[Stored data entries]
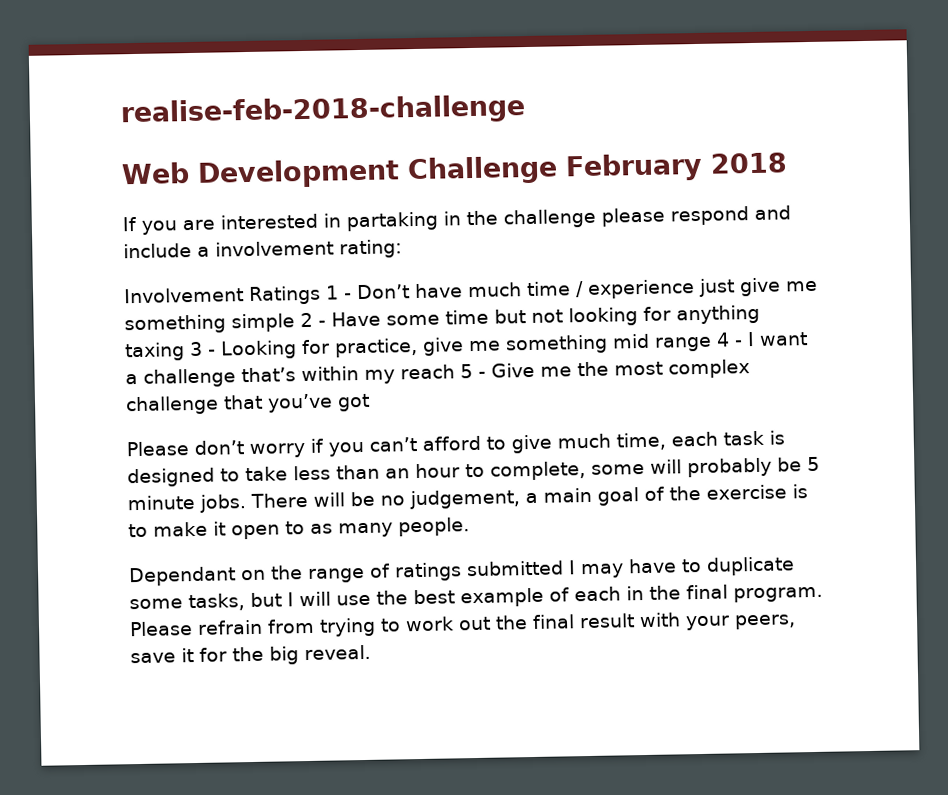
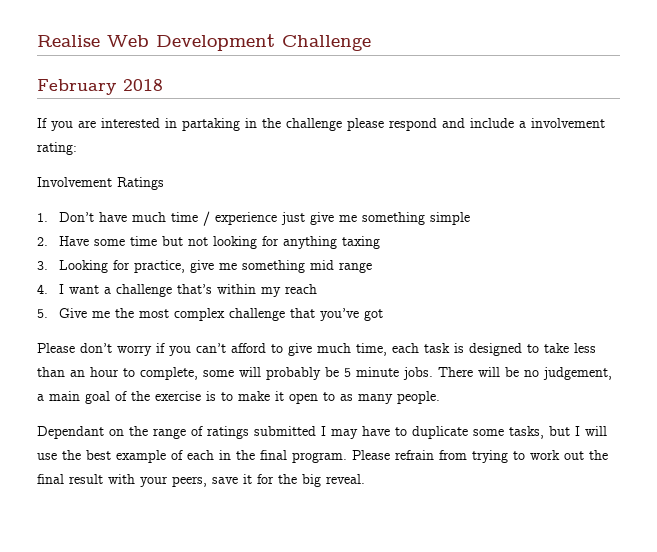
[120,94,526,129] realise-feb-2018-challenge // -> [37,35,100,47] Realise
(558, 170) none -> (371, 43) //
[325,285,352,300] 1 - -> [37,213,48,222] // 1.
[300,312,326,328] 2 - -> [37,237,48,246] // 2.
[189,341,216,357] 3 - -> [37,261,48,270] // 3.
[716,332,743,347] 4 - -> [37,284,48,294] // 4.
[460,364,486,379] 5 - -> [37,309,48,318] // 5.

→ AIM OF THE TASK: Retype all entries exactly; omit pictures.

→ THE ANSWER:
[120,94,526,129] realise-feb-2018-challenge // -> [37,35,100,47] Realise
(558, 170) none -> (371, 43) //
[325,285,352,300] 1 - -> [37,213,48,222] // 1.
[300,312,326,328] 2 - -> [37,237,48,246] // 2.
[189,341,216,357] 3 - -> [37,261,48,270] // 3.
[716,332,743,347] 4 - -> [37,284,48,294] // 4.
[460,364,486,379] 5 - -> [37,309,48,318] // 5.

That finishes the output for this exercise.